Bella bot is a smart food delivery robot with cutting-edge human-robot interaction capabilities. It adopts innovative bionic design language, cute modeling, AI voice functionality and multi-modal interaction to provide customers with the ultimate robot food delivery experience!
It can deliver 400 food and beverage items per day. It uses a modular chassis and advanced 3D sensors to offer a more versatile operation. Different task statuses can trigger corresponding light effect interactions, making the robot more interesting and providing customers with an unprecedented human-robot interaction experience.
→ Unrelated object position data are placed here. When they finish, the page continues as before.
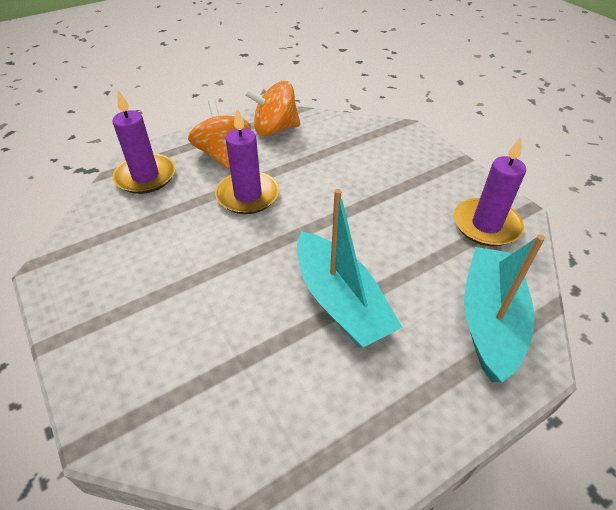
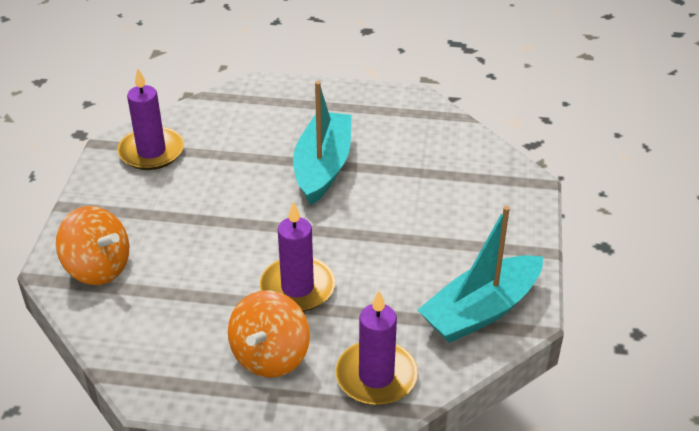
camera: 140 degrees left, 5 degrees down
(275, 129) = (176, 359): orange spinning top -> orange spinning top (98, 267)
(489, 320) = (247, 110): turquoise boat -> turquoise boat (481, 310)

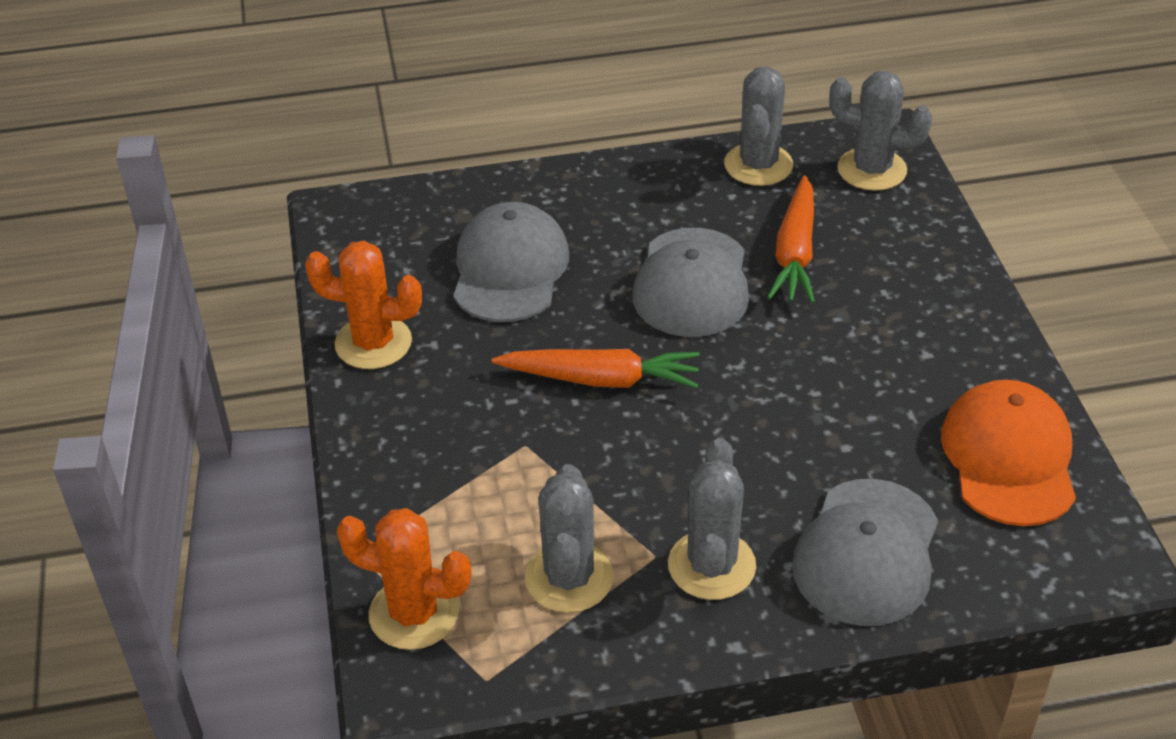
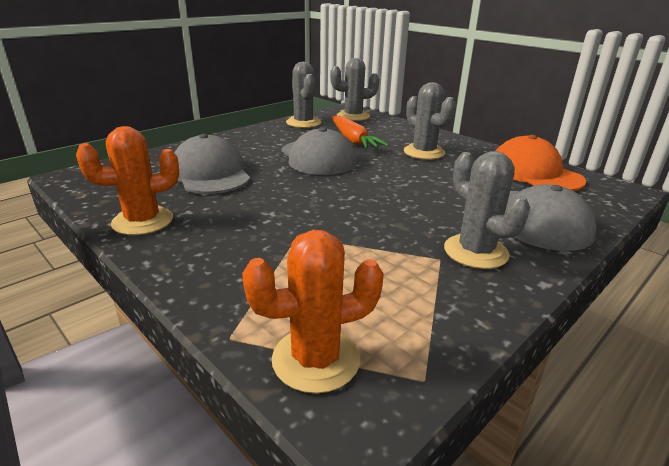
camera: 35 degrees left, 15 degrees down
(569, 578) = (404, 289): grey cactus -> grey cactus (424, 152)
(601, 379) = (312, 198): orange carrot -> none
In addition, it can also perform a number of other functions, such as sending order tickets back to the kitchen and bringing meals to customers’ tables. This makes it an ideal partner for restaurants during the COVID-19 pandemic, where staff shortages have left many businesses struggling to reopen. It can be leased for as little as EUR8,000, which is less than the annual salary of a full-time waiter.
For instance, at a Japanese-style restaurant in Dublin called Senbazuru, owner Hongtao He has recruited a cat-shaped robot named Bella to run orders between the kitchen and dining room. The €8,000 investment was well worth it, he says. “She’s a great employee,” he says. “She’s fast and doesn’t need a break.” She can travel at top bella bot speeds of 30 kilometers an hour, so a round trip from the kitchen to the restaurant takes about three minutes.
The robot is programmed to know the layout of each floor at each location, and she can navigate around obstacles using laser sensors. When she encounters an obstacle, she stops automatically and can even reverse direction in 0.5 seconds. “She’s very easy to use,” he adds. “You tell her where you want to go and she goes there.” All she needs is the occasional head pat.
Customers can also stroke Bella’s sloped cat ears to reward it for delivering their food or drinks. But if they fuss with her ears for too long, she gets miffed, as if to remind them that she’s got a job to do.
In the future, this intelligent robot will have the ability to take photos of patrons and store their details on a database for future reference. It will also be able to recognise individual customers. This will help it provide a more personalized service, according to the company.
As the demand for robotic helpers grows, companies like Pudu Robotics are racing to develop new models to meet customer demands. Other types of service robots are already being used in senior living centers, cafes and restaurants in Minnesota and across the country. Some are more utilitarian than others, but all are helping ease the burden on workers who would otherwise be stuck behind a counter or washing dishes.